(Beginning of RECORDED INFORMATION)
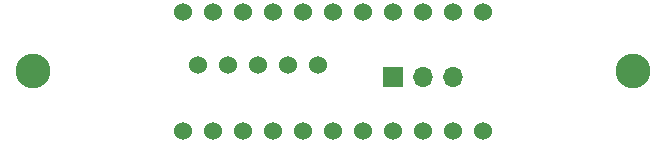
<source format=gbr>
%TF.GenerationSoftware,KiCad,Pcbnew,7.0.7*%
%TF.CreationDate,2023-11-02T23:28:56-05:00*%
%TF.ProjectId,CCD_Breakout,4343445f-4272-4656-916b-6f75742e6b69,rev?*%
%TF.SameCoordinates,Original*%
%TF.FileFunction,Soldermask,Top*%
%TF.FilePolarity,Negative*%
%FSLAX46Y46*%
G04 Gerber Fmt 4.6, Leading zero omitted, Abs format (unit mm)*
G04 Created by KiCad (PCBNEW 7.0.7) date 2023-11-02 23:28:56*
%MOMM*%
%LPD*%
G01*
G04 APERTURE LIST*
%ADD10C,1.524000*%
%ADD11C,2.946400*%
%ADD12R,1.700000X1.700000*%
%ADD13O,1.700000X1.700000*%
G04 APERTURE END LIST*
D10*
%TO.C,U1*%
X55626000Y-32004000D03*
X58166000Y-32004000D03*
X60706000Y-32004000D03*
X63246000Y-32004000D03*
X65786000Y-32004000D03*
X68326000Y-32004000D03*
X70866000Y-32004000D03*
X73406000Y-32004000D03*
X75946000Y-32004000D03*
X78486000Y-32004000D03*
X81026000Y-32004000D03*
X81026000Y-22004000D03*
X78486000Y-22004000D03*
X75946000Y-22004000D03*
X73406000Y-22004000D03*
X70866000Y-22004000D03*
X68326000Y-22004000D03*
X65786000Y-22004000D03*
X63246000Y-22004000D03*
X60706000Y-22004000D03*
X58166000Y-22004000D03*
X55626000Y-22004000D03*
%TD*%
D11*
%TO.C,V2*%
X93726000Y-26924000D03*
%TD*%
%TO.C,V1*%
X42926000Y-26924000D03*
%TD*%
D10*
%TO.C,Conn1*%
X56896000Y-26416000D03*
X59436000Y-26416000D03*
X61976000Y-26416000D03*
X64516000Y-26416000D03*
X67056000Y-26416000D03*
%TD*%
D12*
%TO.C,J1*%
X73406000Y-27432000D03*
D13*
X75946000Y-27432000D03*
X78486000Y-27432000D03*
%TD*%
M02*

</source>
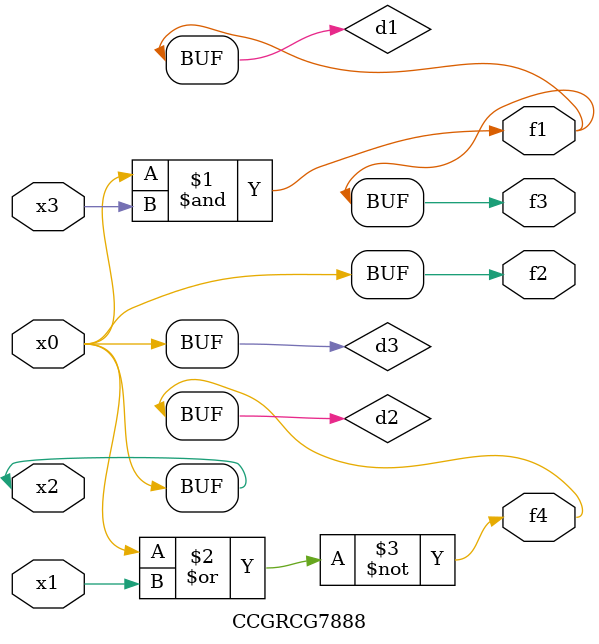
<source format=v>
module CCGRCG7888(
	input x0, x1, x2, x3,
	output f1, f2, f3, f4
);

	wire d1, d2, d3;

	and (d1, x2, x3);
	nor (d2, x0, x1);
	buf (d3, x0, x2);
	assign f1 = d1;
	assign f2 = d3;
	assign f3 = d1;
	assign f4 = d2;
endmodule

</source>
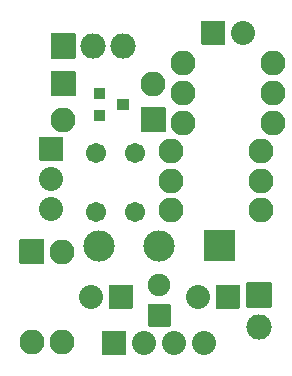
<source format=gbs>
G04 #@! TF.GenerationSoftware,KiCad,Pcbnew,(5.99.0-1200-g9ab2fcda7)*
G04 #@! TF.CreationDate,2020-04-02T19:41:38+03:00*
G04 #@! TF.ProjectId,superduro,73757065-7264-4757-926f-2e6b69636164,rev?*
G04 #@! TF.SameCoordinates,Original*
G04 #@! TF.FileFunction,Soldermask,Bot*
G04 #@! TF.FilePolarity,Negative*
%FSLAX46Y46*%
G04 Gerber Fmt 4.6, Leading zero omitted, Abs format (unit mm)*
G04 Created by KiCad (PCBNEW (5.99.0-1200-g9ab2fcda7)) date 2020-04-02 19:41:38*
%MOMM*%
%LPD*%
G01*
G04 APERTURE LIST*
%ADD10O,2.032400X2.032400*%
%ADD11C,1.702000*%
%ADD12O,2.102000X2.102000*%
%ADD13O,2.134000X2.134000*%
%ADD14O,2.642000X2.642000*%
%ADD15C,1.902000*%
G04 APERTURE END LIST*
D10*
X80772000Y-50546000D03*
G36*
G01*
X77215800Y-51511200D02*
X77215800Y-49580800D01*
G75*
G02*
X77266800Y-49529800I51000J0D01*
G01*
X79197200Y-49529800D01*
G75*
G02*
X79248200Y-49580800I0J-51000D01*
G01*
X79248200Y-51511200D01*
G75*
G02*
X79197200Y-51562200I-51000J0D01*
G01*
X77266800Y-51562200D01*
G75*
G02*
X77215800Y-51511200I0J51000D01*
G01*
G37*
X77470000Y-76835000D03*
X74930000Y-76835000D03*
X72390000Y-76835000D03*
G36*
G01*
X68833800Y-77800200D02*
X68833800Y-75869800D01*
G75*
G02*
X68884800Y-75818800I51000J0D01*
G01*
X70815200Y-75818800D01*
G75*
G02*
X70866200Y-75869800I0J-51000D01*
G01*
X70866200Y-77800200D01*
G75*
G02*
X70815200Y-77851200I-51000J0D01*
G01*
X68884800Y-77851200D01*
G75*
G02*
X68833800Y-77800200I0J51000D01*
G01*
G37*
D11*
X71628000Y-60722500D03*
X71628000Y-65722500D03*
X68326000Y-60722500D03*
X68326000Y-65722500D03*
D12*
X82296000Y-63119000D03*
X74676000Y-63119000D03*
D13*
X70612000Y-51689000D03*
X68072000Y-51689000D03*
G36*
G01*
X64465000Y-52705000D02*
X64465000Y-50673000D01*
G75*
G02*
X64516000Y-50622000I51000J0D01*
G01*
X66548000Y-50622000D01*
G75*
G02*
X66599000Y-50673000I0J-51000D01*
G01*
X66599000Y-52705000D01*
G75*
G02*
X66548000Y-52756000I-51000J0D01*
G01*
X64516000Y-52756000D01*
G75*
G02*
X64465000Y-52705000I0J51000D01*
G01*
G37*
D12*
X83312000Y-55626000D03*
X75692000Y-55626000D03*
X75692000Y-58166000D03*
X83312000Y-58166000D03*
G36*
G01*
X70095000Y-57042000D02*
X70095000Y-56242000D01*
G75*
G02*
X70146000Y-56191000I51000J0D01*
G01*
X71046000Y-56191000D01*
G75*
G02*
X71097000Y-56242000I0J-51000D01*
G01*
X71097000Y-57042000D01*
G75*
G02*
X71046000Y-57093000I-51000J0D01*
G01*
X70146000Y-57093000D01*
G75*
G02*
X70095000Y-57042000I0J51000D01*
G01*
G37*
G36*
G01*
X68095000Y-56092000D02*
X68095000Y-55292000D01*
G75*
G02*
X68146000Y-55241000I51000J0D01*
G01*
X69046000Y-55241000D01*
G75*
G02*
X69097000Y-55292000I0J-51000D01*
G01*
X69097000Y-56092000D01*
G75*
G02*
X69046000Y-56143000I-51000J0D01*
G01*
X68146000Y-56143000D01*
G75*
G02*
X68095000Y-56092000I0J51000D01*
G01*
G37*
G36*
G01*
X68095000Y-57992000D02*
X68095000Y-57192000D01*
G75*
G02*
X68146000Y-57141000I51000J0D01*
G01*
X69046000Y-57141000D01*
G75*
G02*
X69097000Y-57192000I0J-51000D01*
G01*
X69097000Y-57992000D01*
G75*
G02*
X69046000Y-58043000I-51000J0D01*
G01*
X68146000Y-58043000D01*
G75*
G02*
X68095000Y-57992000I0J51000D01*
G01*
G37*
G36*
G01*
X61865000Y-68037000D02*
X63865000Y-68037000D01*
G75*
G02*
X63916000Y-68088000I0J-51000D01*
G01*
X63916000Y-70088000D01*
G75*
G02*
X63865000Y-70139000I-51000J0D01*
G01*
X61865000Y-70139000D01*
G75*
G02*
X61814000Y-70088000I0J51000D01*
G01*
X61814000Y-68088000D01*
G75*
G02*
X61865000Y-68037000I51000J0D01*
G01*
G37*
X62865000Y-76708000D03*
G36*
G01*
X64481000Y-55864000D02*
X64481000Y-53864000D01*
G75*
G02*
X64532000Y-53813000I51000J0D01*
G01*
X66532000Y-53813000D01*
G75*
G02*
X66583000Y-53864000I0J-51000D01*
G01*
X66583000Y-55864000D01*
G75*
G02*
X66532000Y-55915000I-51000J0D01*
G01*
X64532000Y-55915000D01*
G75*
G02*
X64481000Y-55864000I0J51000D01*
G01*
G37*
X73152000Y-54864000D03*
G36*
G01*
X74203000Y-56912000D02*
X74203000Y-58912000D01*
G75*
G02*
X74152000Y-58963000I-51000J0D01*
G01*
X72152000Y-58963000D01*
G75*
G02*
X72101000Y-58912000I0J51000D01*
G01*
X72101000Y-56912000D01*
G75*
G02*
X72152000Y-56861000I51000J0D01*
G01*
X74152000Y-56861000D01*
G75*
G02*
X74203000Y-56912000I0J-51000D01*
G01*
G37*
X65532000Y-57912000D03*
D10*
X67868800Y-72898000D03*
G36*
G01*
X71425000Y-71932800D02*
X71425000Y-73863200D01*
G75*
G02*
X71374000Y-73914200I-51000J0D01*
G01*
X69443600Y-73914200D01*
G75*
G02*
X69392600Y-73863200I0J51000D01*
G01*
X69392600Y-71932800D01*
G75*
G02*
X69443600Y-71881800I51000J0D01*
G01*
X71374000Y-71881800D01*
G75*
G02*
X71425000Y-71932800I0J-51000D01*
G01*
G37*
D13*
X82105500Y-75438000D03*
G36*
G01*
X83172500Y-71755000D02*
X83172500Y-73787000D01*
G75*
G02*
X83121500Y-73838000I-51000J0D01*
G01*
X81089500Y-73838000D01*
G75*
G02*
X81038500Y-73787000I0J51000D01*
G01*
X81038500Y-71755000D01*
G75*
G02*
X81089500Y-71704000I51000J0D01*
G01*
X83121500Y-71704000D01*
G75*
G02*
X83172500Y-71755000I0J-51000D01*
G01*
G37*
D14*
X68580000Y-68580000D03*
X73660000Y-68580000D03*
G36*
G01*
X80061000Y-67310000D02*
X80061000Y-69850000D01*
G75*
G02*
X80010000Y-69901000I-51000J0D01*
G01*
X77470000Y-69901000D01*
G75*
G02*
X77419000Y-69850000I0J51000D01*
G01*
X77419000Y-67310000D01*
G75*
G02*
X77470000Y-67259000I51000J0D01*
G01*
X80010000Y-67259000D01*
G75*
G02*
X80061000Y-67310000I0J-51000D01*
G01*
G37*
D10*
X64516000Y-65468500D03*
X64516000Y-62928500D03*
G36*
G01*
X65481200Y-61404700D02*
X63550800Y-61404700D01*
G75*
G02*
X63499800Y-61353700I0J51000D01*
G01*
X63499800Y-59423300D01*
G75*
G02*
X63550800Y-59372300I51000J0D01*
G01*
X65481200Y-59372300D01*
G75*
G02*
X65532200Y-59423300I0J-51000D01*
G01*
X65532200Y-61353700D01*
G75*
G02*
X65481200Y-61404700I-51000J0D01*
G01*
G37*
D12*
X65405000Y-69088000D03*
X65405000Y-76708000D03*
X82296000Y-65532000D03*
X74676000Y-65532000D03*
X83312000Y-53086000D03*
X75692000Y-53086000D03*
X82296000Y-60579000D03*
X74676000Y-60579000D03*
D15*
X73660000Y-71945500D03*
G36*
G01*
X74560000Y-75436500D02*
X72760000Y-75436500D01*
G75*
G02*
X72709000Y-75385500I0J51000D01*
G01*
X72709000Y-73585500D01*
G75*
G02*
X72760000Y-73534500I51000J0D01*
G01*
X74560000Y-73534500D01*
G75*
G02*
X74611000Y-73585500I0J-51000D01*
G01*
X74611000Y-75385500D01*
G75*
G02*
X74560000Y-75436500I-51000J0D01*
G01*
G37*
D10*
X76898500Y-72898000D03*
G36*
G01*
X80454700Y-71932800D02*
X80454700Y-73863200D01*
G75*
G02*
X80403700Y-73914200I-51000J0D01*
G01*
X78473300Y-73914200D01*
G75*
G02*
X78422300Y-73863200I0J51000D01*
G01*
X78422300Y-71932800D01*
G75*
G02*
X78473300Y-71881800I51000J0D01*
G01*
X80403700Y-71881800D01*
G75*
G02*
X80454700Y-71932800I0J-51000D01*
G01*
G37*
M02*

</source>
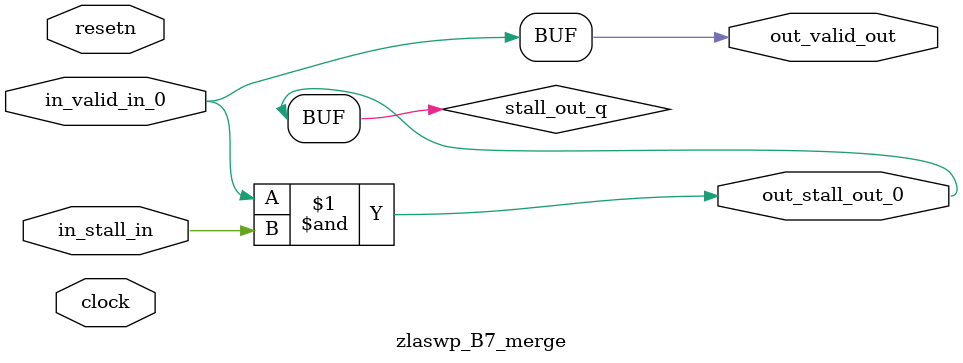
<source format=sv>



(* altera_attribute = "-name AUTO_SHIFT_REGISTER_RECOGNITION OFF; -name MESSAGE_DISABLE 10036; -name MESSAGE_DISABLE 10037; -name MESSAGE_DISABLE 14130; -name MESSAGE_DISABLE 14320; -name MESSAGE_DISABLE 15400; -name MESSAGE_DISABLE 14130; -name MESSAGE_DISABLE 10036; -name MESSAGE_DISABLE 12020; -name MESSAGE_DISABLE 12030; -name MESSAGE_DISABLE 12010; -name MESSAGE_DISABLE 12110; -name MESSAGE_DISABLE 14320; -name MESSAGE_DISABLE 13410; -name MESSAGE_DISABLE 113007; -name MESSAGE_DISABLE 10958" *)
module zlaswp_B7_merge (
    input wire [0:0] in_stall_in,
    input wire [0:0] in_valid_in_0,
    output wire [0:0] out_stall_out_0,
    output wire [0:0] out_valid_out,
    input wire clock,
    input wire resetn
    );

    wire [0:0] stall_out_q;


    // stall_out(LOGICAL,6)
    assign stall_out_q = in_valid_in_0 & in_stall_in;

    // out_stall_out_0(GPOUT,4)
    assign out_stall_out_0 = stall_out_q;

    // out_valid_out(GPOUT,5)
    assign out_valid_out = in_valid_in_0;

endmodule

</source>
(End of RECORDED INFORMATION)
TASK PROMPT >>
All that is needed is the exact run of lines above from the line containing "X68095000Y-55292000D01*" through the line containing "X64481000Y-55864000D02*", both of them included.

WRITTEN REPLY >>
X68095000Y-55292000D01*
G75*
G02*
X68146000Y-55241000I51000J0D01*
G01*
X69046000Y-55241000D01*
G75*
G02*
X69097000Y-55292000I0J-51000D01*
G01*
X69097000Y-56092000D01*
G75*
G02*
X69046000Y-56143000I-51000J0D01*
G01*
X68146000Y-56143000D01*
G75*
G02*
X68095000Y-56092000I0J51000D01*
G01*
G37*
G36*
G01*
X68095000Y-57992000D02*
X68095000Y-57192000D01*
G75*
G02*
X68146000Y-57141000I51000J0D01*
G01*
X69046000Y-57141000D01*
G75*
G02*
X69097000Y-57192000I0J-51000D01*
G01*
X69097000Y-57992000D01*
G75*
G02*
X69046000Y-58043000I-51000J0D01*
G01*
X68146000Y-58043000D01*
G75*
G02*
X68095000Y-57992000I0J51000D01*
G01*
G37*
G36*
G01*
X61865000Y-68037000D02*
X63865000Y-68037000D01*
G75*
G02*
X63916000Y-68088000I0J-51000D01*
G01*
X63916000Y-70088000D01*
G75*
G02*
X63865000Y-70139000I-51000J0D01*
G01*
X61865000Y-70139000D01*
G75*
G02*
X61814000Y-70088000I0J51000D01*
G01*
X61814000Y-68088000D01*
G75*
G02*
X61865000Y-68037000I51000J0D01*
G01*
G37*
X62865000Y-76708000D03*
G36*
G01*
X64481000Y-55864000D02*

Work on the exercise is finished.